**Task statement**
Rewrite the text of every item below, changing "Obowiązkowy" to "Fakultatywny" and leaving all other lines as they are. Omit the pictures from your answer.

+++ Records provided

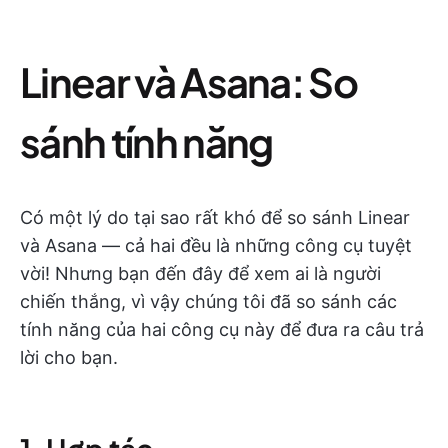
Linear và Asana: So
sánh tính năng
Có một lý do tại sao rất khó để so sánh Linear
và Asana — cả hai đều là những công cụ tuyệt
vời! Nhưng bạn đến đây để xem ai là người
chiến thắng, vì vậy chúng tôi đã so sánh các
tính năng của hai công cụ này để đưa ra câu trả
lời cho bạn.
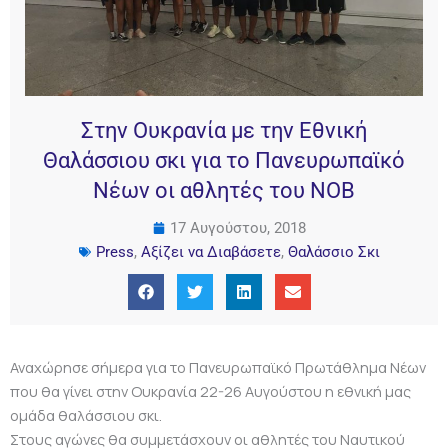
Στην Ουκρανία με την Εθνική
Θαλάσσιου σκι για το Πανευρωπαϊκό
Νέων οι αθλητές του ΝΟΒ
17 Αυγούστου, 2018
Press
,
Αξίζει να Διαβάσετε
,
Θαλάσσιο Σκι
Αναχώρησε σήμερα για το Πανευρωπαϊκό Πρωτάθλημα Νέων
που θα γίνει στην Ουκρανία 22-26 Αυγούστου η εθνική μας
ομάδα θαλάσσιου σκι.
Στους αγώνες θα συμμετάσχουν οι αθλητές του Ναυτικού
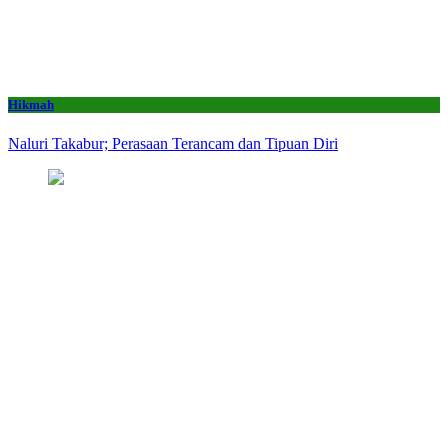
Hikmah
Naluri Takabur; Perasaan Terancam dan Tipuan Diri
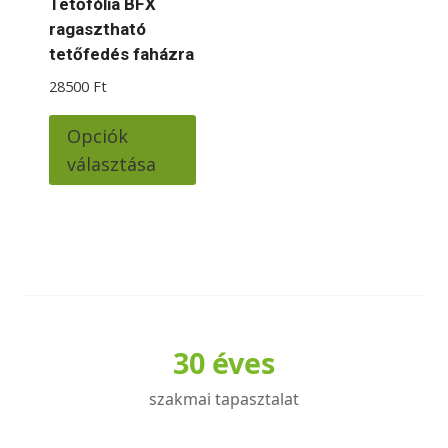
Tetőfólia BFX
ragasztható
tetőfedés faházra
28500
Ft
Ennek
Opciók
a
választása
terméknek
több
variációja
van.
A
változatok
a
30 éves
termékoldalon
választhatók
szakmai tapasztalat
ki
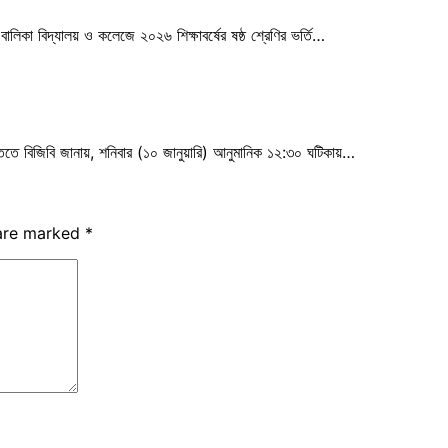
বালিকা বিদ্যালয় ও কলেজে ২০২৬ শিক্ষাবর্ষের ষষ্ঠ শ্রেণির ভর্তি…
প্তিতে বিজিবি জানায়, শনিবার (১০ জানুয়ারি) আনুমানিক ১২:৩০ ঘটিকায়…
 are marked
*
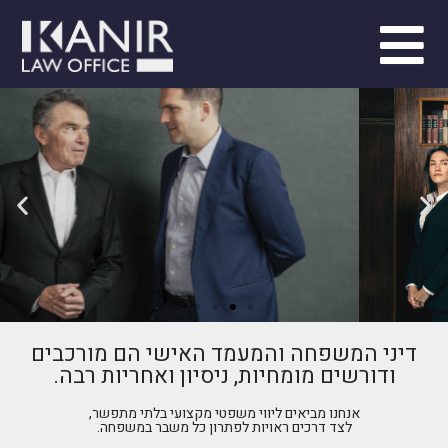
מסורת של מצוינות
לפגישת יעוץ לחץ כאן
דיני המשפחה והמעמד האישי הם מורכבים
ודורשים מומחיות, ניסיון ואחריות רבה.
אנחנו מביאים ליווי משפטי מקצועי בלתי מתפשר,
לצד דרכים ראויות לפתרון כל משבר במשפחה.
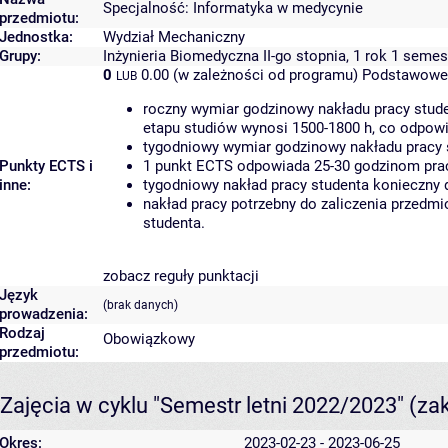
Specjalność: Informatyka w medycynie
przedmiotu:
Jednostka:
Wydział Mechaniczny
Grupy:
Inżynieria Biomedyczna II-go stopnia, 1 rok 1 semes
0
0.00 (w zależności od programu)
Podstawowe 
LUB
roczny wymiar godzinowy nakładu pracy stude
etapu studiów wynosi 1500-1800 h, co odpow
tygodniowy wymiar godzinowy nakładu pracy 
Punkty ECTS i
1 punkt ECTS odpowiada 25-30 godzinom pracy
inne:
tygodniowy nakład pracy studenta konieczny 
nakład pracy potrzebny do zaliczenia przedm
studenta.
zobacz reguły punktacji
Język
(brak danych)
prowadzenia:
Rodzaj
Obowiązkowy
przedmiotu:
Zajęcia w cyklu "Semestr letni 2022/2023"
(za
Okres:
2023-02-23 - 2023-06-25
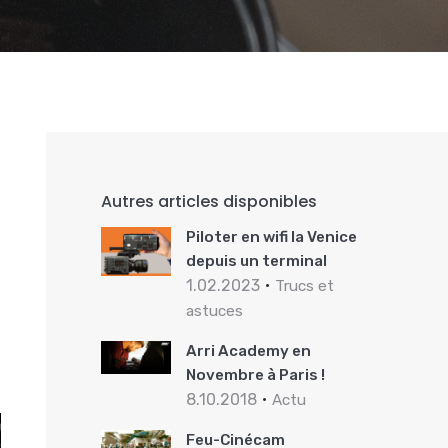
Autres articles disponibles
Piloter en wifi la Venice
depuis un terminal
1.02.2023
Trucs et
astuces
Arri Academy en
Novembre à Paris !
8.10.2018
Actu
Feu-Cinécam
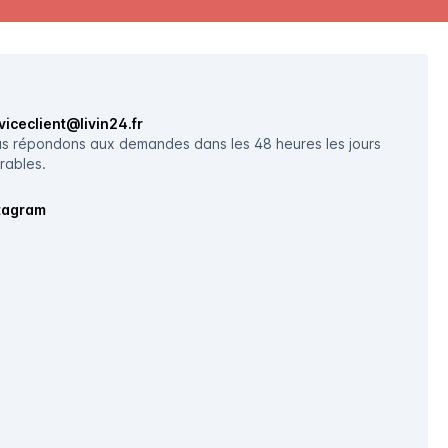
viceclient@livin24.fr
s répondons aux demandes dans les 48 heures les jours
rables.
tagram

++++++

**Output of the exercise**
Linear và Asana: So
sánh tính năng
Có một lý do tại sao rất khó để so sánh Linear
và Asana — cả hai đều là những công cụ tuyệt
vời! Nhưng bạn đến đây để xem ai là người
chiến thắng, vì vậy chúng tôi đã so sánh các
tính năng của hai công cụ này để đưa ra câu trả
lời cho bạn.
Στην Ουκρανία με την Εθνική
Θαλάσσιου σκι για το Πανευρωπαϊκό
Νέων οι αθλητές του ΝΟΒ
17 Αυγούστου, 2018
Press
,
Αξίζει να Διαβάσετε
,
Θαλάσσιο Σκι
Αναχώρησε σήμερα για το Πανευρωπαϊκό Πρωτάθλημα Νέων
που θα γίνει στην Ουκρανία 22-26 Αυγούστου η εθνική μας
ομάδα θαλάσσιου σκι.
Στους αγώνες θα συμμετάσχουν οι αθλητές του Ναυτικού
Hikmah
Naluri Takabur; Perasaan Terancam dan Tipuan Diri
Tetőfólia BFX
ragasztható
tetőfedés faházra
28500
Ft
Ennek
Opciók
a
választása
terméknek
több
variációja
van.
A
változatok
a
30 éves
termékoldalon
választhatók
szakmai tapasztalat
ki
বালিকা বিদ্যালয় ও কলেজে ২০২৬ শিক্ষাবর্ষের ষষ্ঠ শ্রেণির ভর্তি…
প্তিতে বিজিবি জানায়, শনিবার (১০ জানুয়ারি) আনুমানিক ১২:৩০ ঘটিকায়…
 are marked
*
מסורת של מצוינות
לפגישת יעוץ לחץ כאן
דיני המשפחה והמעמד האישי הם מורכבים
ודורשים מומחיות, ניסיון ואחריות רבה.
אנחנו מביאים ליווי משפטי מקצועי בלתי מתפשר,
לצד דרכים ראויות לפתרון כל משבר במשפחה.
Specjalność: Informatyka w medycynie
przedmiotu:
Jednostka:
Wydział Mechaniczny
Grupy:
Inżynieria Biomedyczna II-go stopnia, 1 rok 1 semes
0
0.00 (w zależności od programu)
Podstawowe 
LUB
roczny wymiar godzinowy nakładu pracy stude
etapu studiów wynosi 1500-1800 h, co odpow
tygodniowy wymiar godzinowy nakładu pracy 
Punkty ECTS i
1 punkt ECTS odpowiada 25-30 godzinom pracy
inne:
tygodniowy nakład pracy studenta konieczny 
nakład pracy potrzebny do zaliczenia przedm
studenta.
zobacz reguły punktacji
Język
(brak danych)
prowadzenia:
Rodzaj
Fakultatywny
przedmiotu:
Zajęcia w cyklu "Semestr letni 2022/2023"
(za
Okres:
2023-02-23 - 2023-06-25
Autres articles disponibles
Piloter en wifi la Venice
depuis un terminal
1.02.2023
Trucs et
astuces
Arri Academy en
Novembre à Paris !
8.10.2018
Actu
Feu-Cinécam
viceclient@livin24.fr
s répondons aux demandes dans les 48 heures les jours
rables.
tagram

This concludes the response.